▶ Work instruction
Arrange the lines of the data below as a numbered list, starting at the line containing "Which series has" and running through the end of the data, both ends included. Leave out blank lines.

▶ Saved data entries
== Segment start ==

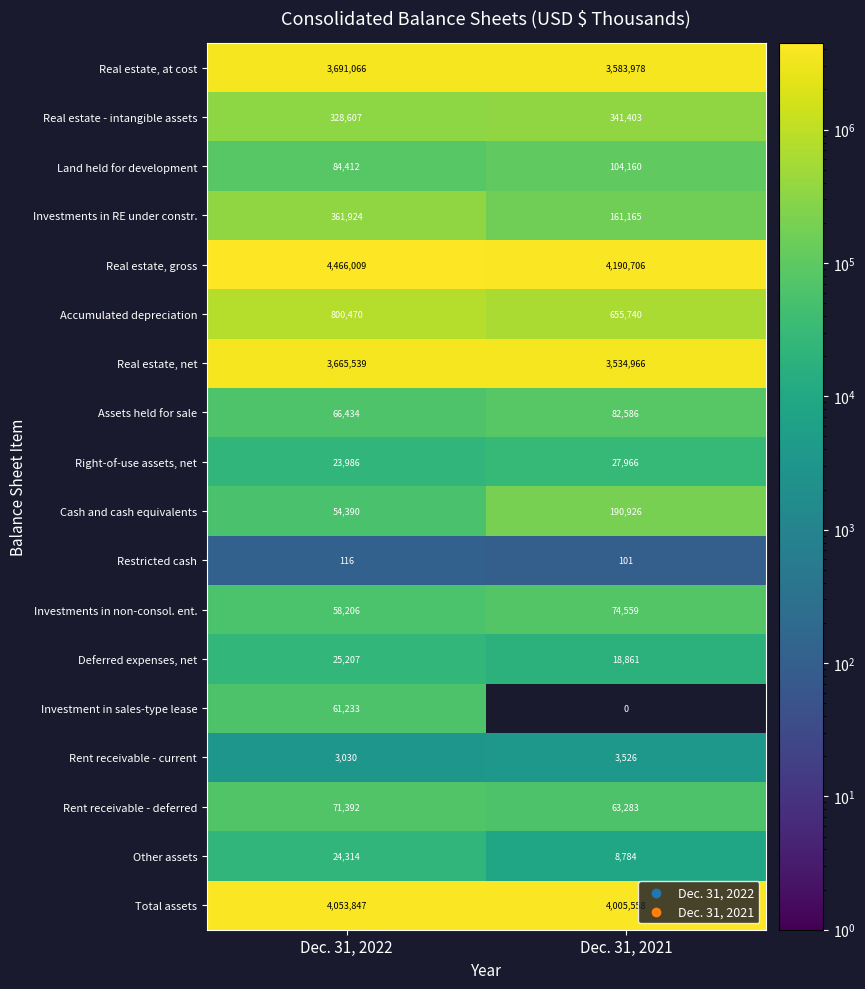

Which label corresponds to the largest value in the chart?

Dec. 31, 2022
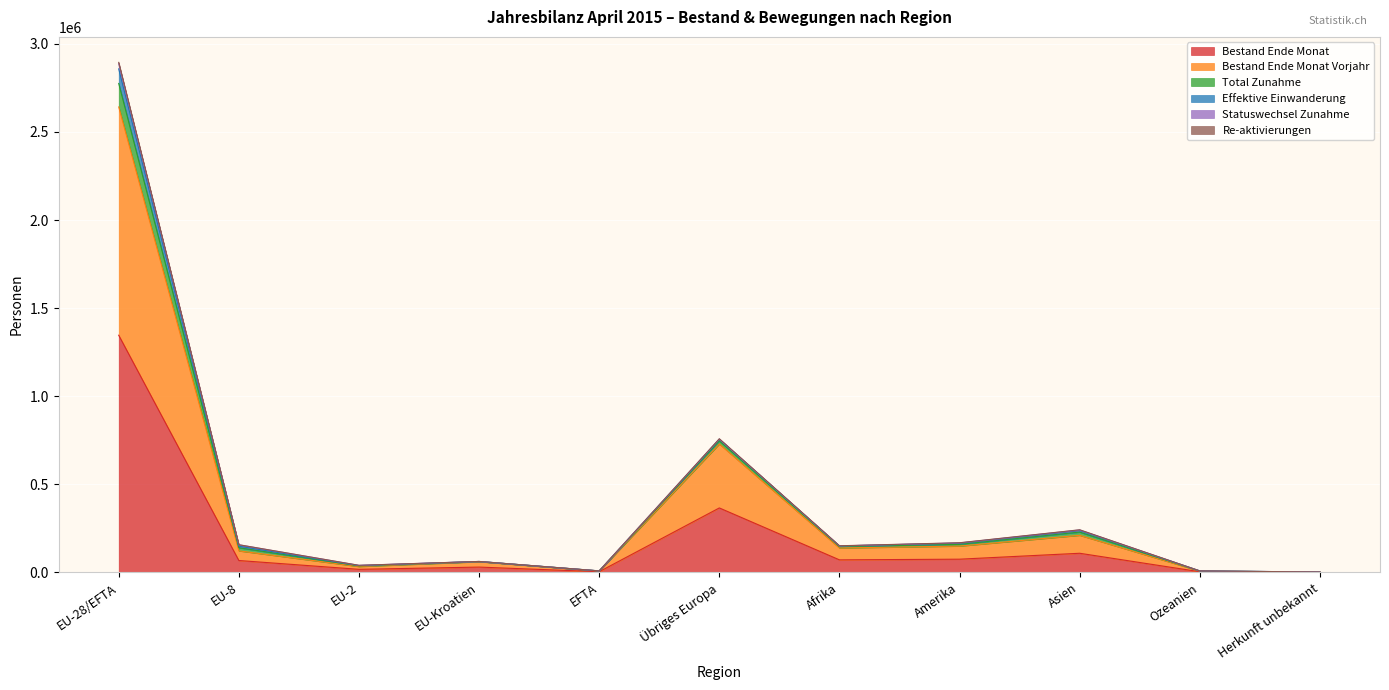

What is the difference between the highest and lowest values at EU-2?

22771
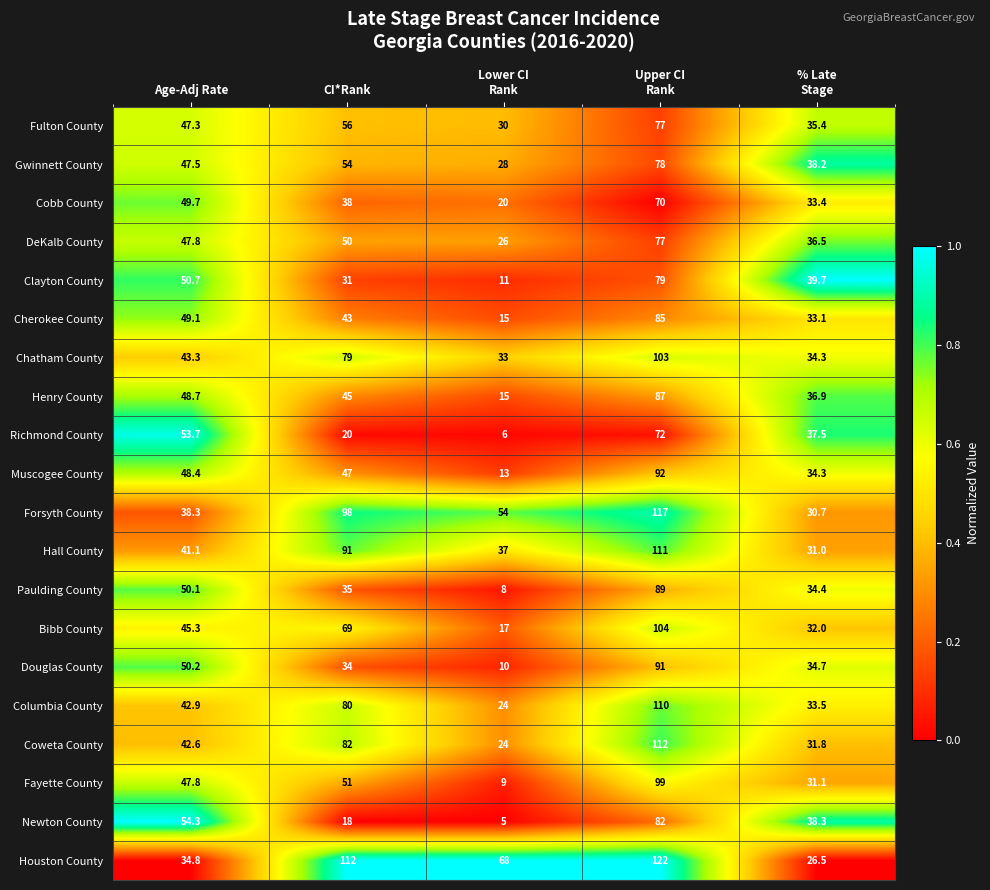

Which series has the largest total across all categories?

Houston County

== Segment end ==

▶ Worked solution
1. Which series has the largest total across all categories?
2. Houston County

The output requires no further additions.